With the first decade of the internet fully integrated into our lives and industry, it seems natural, for example that we completed simple tasks like ordering food and beverage online, both as operators and customers. Spelling checks and Wiki-searches help a restaurant look smarter by avoiding erroneous references, one of my pet peeves. And thick, out of date product catalogs were replaced with PDF files that saved loads of time, reams of paper and allowed for restaurants to stay more current.
Finally, I include blogging in this category, because when a site like Foodie Blogroll, for example, boasts 5000 different blogs to date, all dedicated to the love of food, it's no longer a fad, it's a trend.
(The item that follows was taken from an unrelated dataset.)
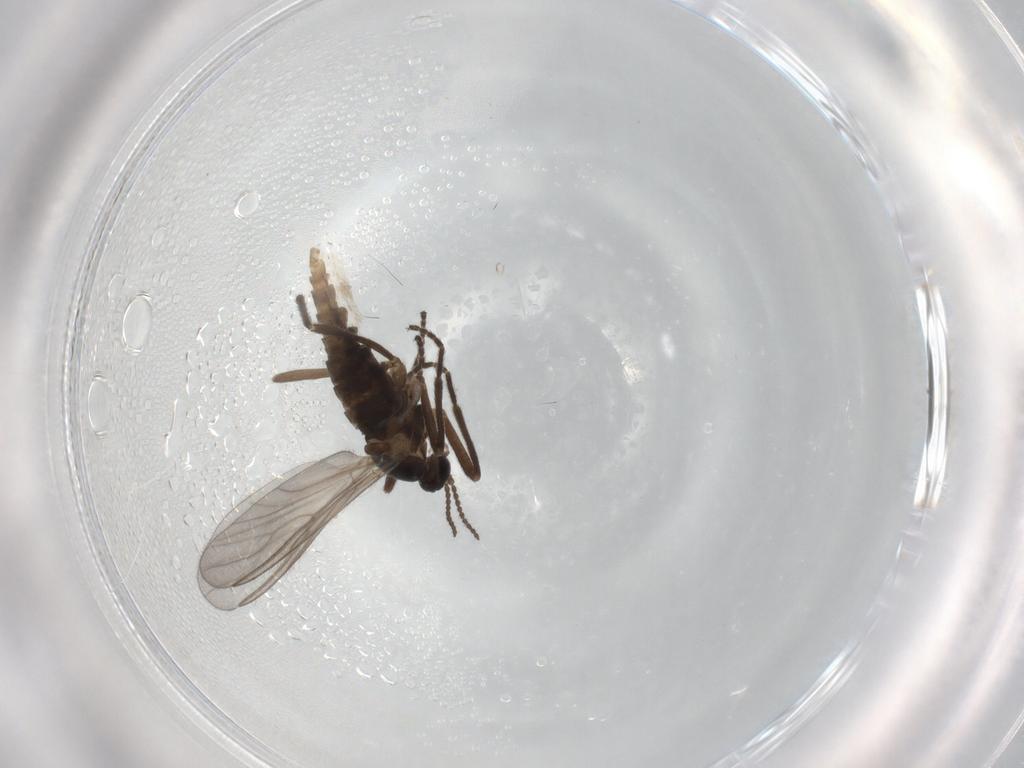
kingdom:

Sure, that's a lot of opinions, but there is an equal amount of passion among food and wine bloggers. And there tends to be a lot more honesty in writing when the survival of a blog isn't dependent on revenue. (At least, not yet, anyway.) It may have been partially responsible for the death of Gourmet Magazine, but such is change.
9. Culinary Crusaders
When I saw the film Supersize Me! it made me physically ill. Morgan Spurlock's project of eating nothing but food from McDonald's for 30 days and nights was a much needed wake-up call for a super-sized America. His health deteriorated right before our very eyes just from maintaining a steady diet of the world's most popular fast food. Simply put- had he continued his experiment, it would have killed him.
Blue Hill chef Dan Barber began to flex his prodigious talent as a writer and helped bring awareness to growing the Farm to Table movement. Blue Hill in Pocantico Hills, New York became a model for full sustainability in a restaurant. Frequent editorials in the Opinion pages of the New York Times gave the little guys in farming and community supported agriculture (csa) programs the much needed attention it took to make three of the previously mentioned trends possible.
And, then there's Michael Pollan. Pollan's The Omnivore's Dilemma and In Defense of Food also got early exposure on the pages of the Times, but soon these writings became required reading for a new generation of cooks and chefs who felt more connected to the earth than The Food Network. Best sellers, these books questioned not just what we ate, but how much and where it came from. He made us stare long in the mirror about where we were headed as a nation and the way we ate.
10. The Food Network.
It's the one I love to hate. It's become such an integral part of how we are entertained, how we view the profession of cooking, how we cook at home, what we buy, what we eat, and how we entertain. I've made it known I'm not a fan of The Food Network, but like it or not, in the last 10 years, they've been one of the largest influences on dining industry in the US. Now if we could only get them to see the previous 9 items.